►

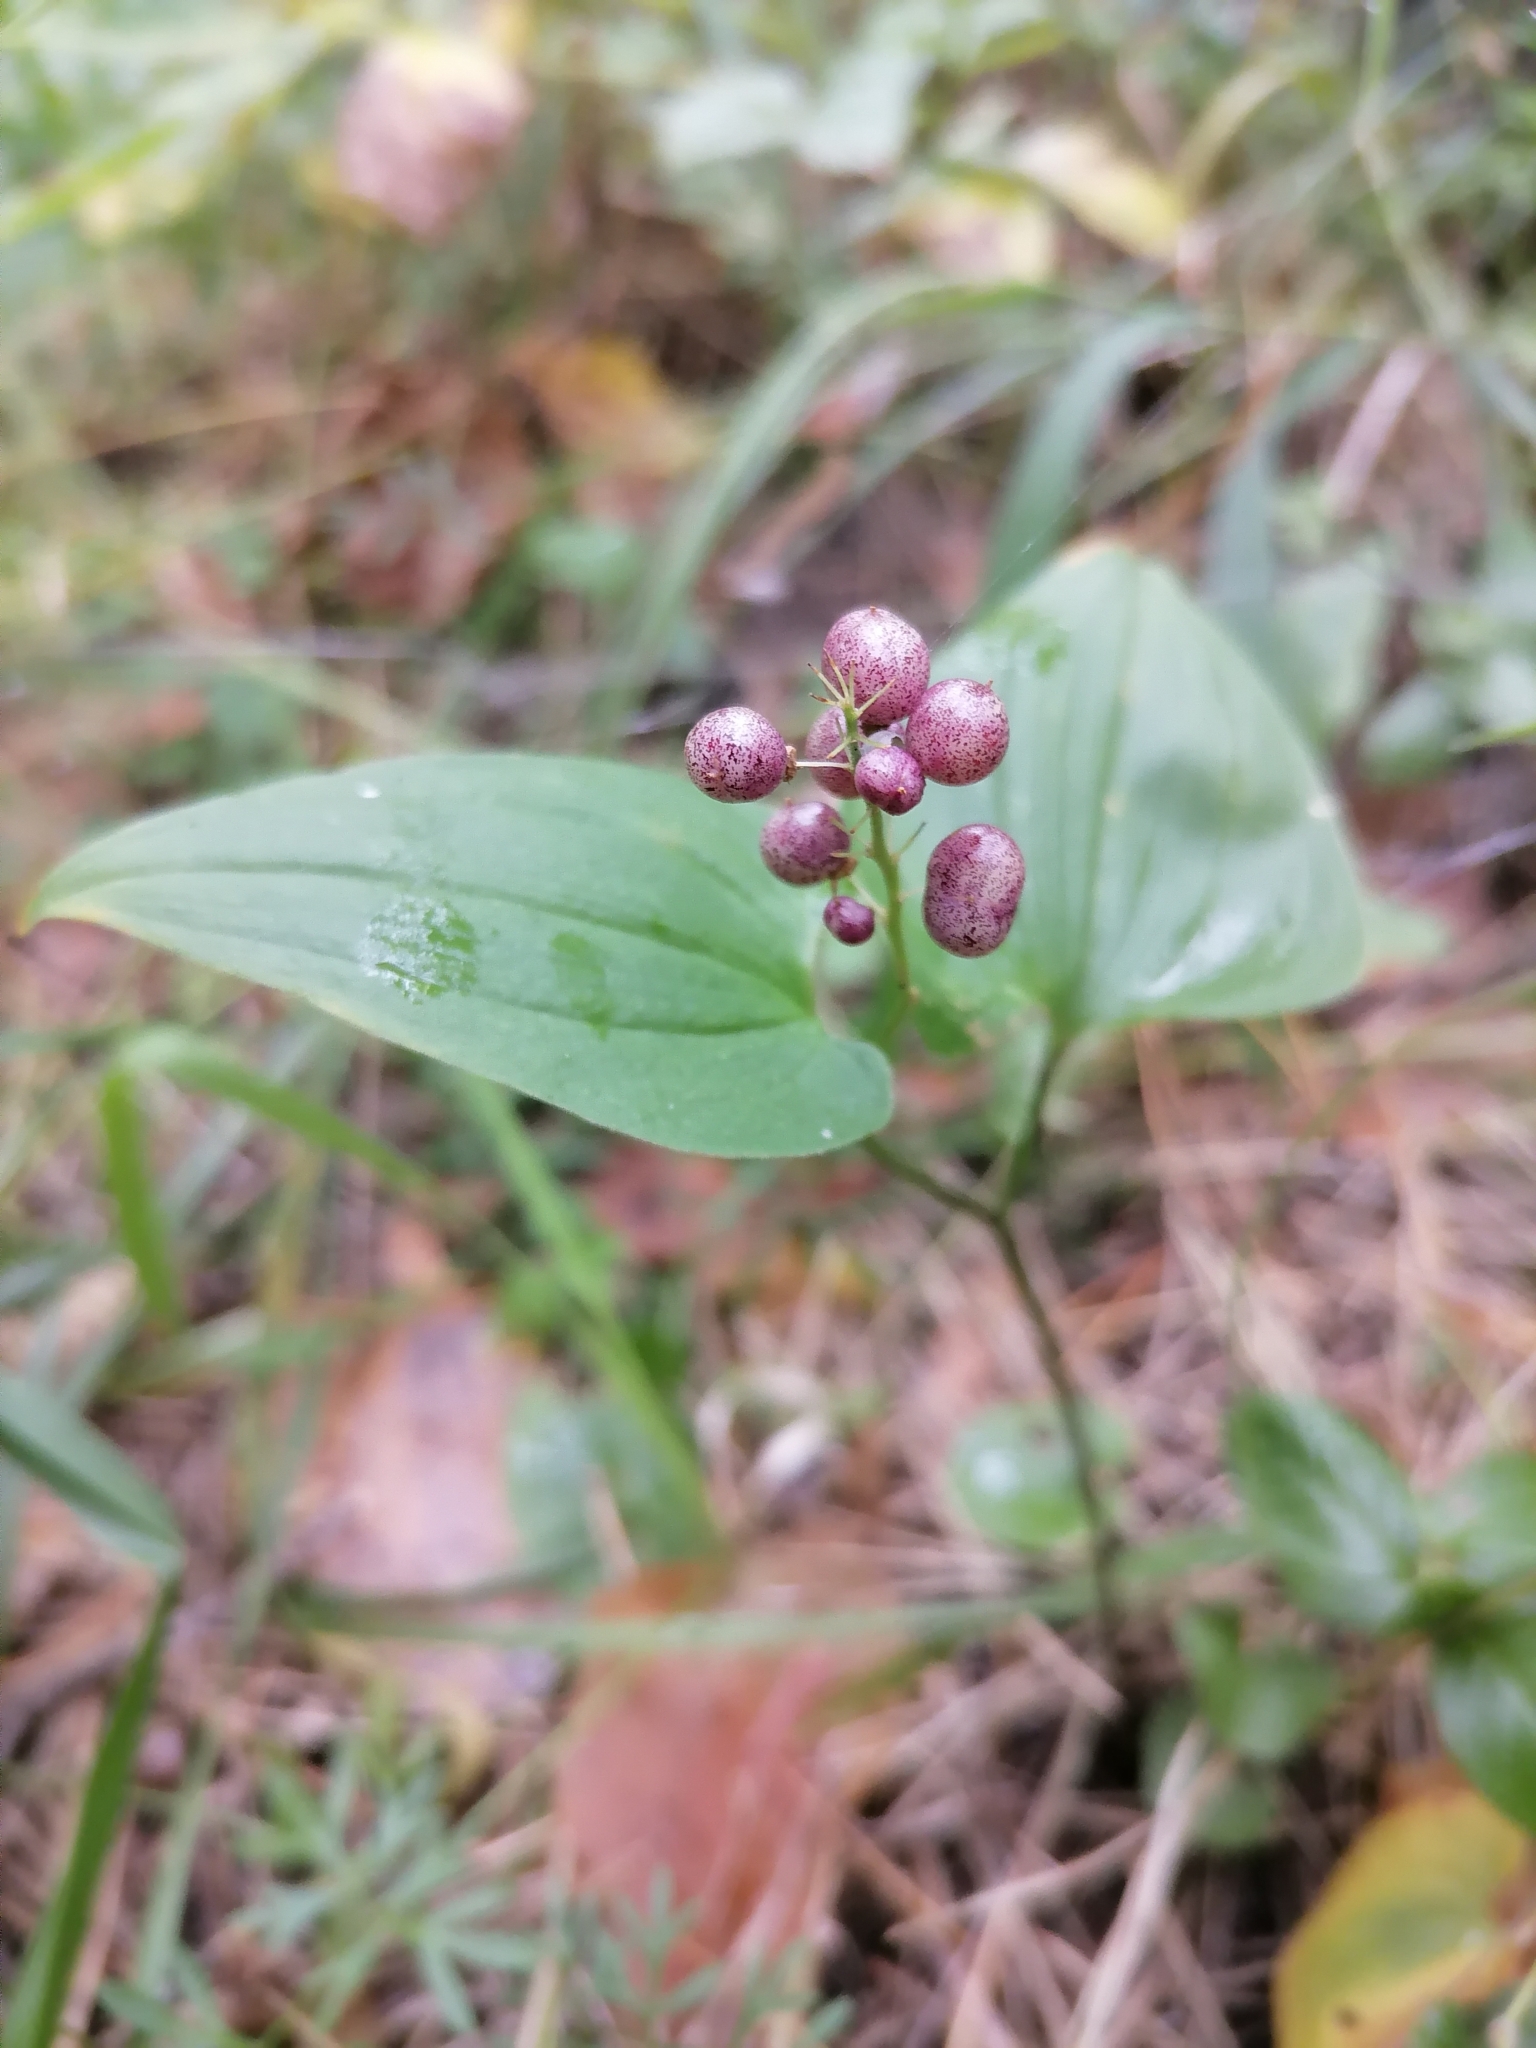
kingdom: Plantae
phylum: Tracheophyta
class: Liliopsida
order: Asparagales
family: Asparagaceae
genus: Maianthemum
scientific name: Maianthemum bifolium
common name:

◄

INSTRUCTIONS TO FOLLOW | Revise the entries from the line containing "order: Asparagales" through the end, changing "common name" to "vernacular name" and keeping everything else the same.

SOLVED EXERCISE |
order: Asparagales
family: Asparagaceae
genus: Maianthemum
scientific name: Maianthemum bifolium
vernacular name:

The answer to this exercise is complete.